BATIMENT 5
Ladj LY – France 2023 1h40mn – avec Anta Diaw, Alexis Manenti, Aristote Luyindula, Steve Tientcheu, Aurélia Petit, Jeanne Balibar… Scénario de Ladj Ly et Giordano Gederlini.
Du 03/01/24 au 16/01/24
« Et toi comment tu te définirais ? Je suis une Française d’aujourd’hui. » (Dialogue du film)
En 2019, alors qu’au cours des deux années précédentes, les violences policières avaient plus que jamais endeuillé les quartiers populaires, un film choc marquait le public et faisait l’effet d’une déflagration, autant cinématographique que politique : réalisé par Ladj Ly, cinéaste ayant grandi à Clichy-sous-Bois – ville tristement célèbre pour la mort des jeunes Zyed et Bouna, électrocutés dans un transformateur suite à une poursuite policière – Les Misérables évoquait frontalement les conséquences catastrophiques sur un quartier d’une bavure policière et avant cela d’années de discriminations et d’humiliations subies par les jeunes. Un film à la mise en scène impressionnante et à l’impact évident, qui allait rafler 4 César et attirer plus de 2 millions de spectateurs.
Ladj Ly revient sur les lieux qu’il connaît le mieux, les quartiers populaires, mais avec un angle différent, et en terrain a priori anonyme puisqu’il invente une ville fictive dans laquelle tous les habitants des quartiers pourront néanmoins reconnaître leur réalité.
Le titre, Bâtiment 5, fait directement référence à l’immeuble dans lequel Ladj Ly a grandi, mais il parlera à toutes et à chacun tant la réalité que décrit le cinéaste se répète malheureusement partout dans l’hexagone. Haby est une jeune militante associative qui, dans un quartier où de nombreux habitants vivent en dessous du seuil de pauvreté, où la vétusté des locaux et les pannes d’ascenseur à répétition pourrissent la vie des gens, où les services publics sont en déshérence, tente d’améliorer l’ordinaire de chacun, entre aide juridique et soutien matériel si besoin, auxquels s’ajoute la naturelle solidarité des gens de peu. Quand elle apprend que la mairie, désormais aux mains – par des jeux politiques aberrants – d’un pédiatre inexpérimenté, a décidé de procéder à une « rénovation » qui déguise en fait, sous prétexte d’insalubrité, une gentrification et l’expulsion des habitants les moins aisés, elle décide de s’engager en politique face au maire.

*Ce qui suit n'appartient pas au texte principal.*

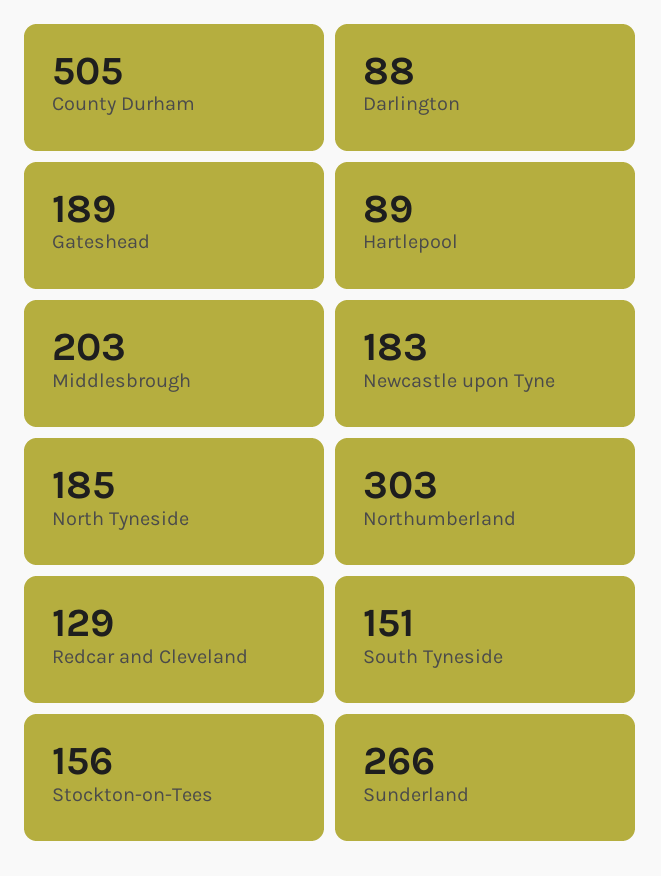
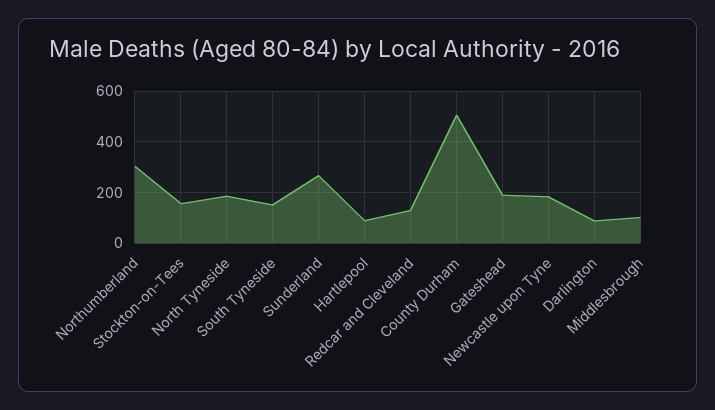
  {
    "County Durham": 505,
    "Darlington": 88,
    "Gateshead": 189,
    "Hartlepool": 89,
-   "Middlesbrough": 203,
+   "Middlesbrough": 100,
    "Newcastle upon Tyne": 183,
    "North Tyneside": 185,
    "Northumberland": 303,
    "Redcar and Cleveland": 129,
    "South Tyneside": 151,
    "Stockton-on-Tees": 156,
    "Sunderland": 266
  }

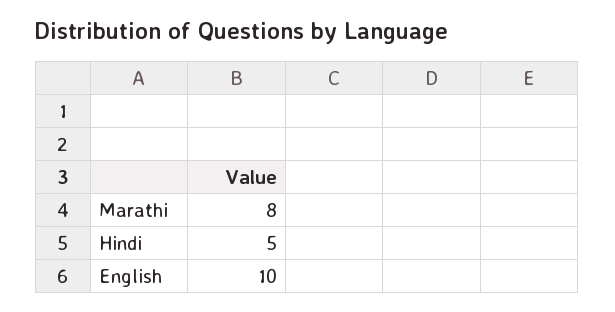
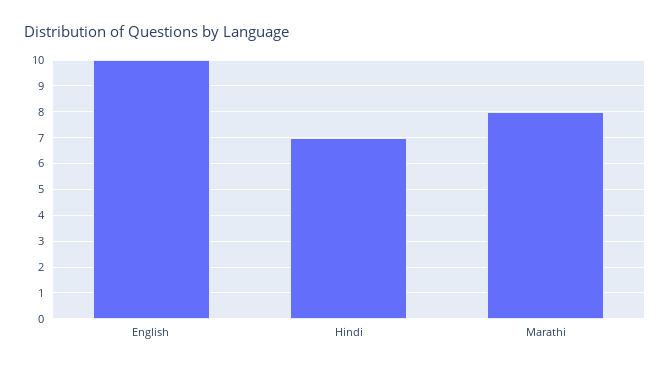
  {
    "Marathi": 8,
-   "Hindi": 5,
+   "Hindi": 7,
    "English": 10
  }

Porté par une mise en scène puissante (la séquence de destruction d’immeuble, dès le début du film, donne le ton), Bâtiment 5 réussit à la fois à décrire avec un réalisme saisissant tous les aspects, jusqu’aux plus infimes, de la vie des quartiers délaissés et à dresser un magnifique portrait de femme – alors que, on s’en souvient, Les Misérables décrivait un monde quasi-exclusivement masculin. Réalisme saisissant avec cette scène génialement interminable qui montre un cortège funéraire contraint, faute d’ascenseur, de descendre un cercueil sur une dizaine d’étages. Réalisme saisissant dans la description de Roger Roche, l’adjoint magouilleur et corrompu qui a su infiltrer les arcanes du pouvoir mais échoue à devenir maire… tout simplement parce qu’il est Noir ! Réalisme saisissant quand est épinglée la charité sélective du maire qui se mobilise, c’est tout à son honneur, pour un couple de réfugiés syriens… mais qui est incapable d’empathie envers les malheurs de ses administrés de la cité à détruire. Et au milieu de tout ça, la jeune Haby, formidablement interprétée par la révélation Anta Diaw, prend la dimension d’une héroïne de tragédie contemporaine, femme tenace de vertu et de dignité qui s’oppose au pouvoir inique tout en refusant de se laisser gagner par la colère qui embrase le cœur de son frère. Porté par un souffle digne d’une tragédie, le film pose ses protagonistes comme des héros de Sophocle. Face à l’inéluctable écrasement du peuple, le destin des personnages va s’accomplir.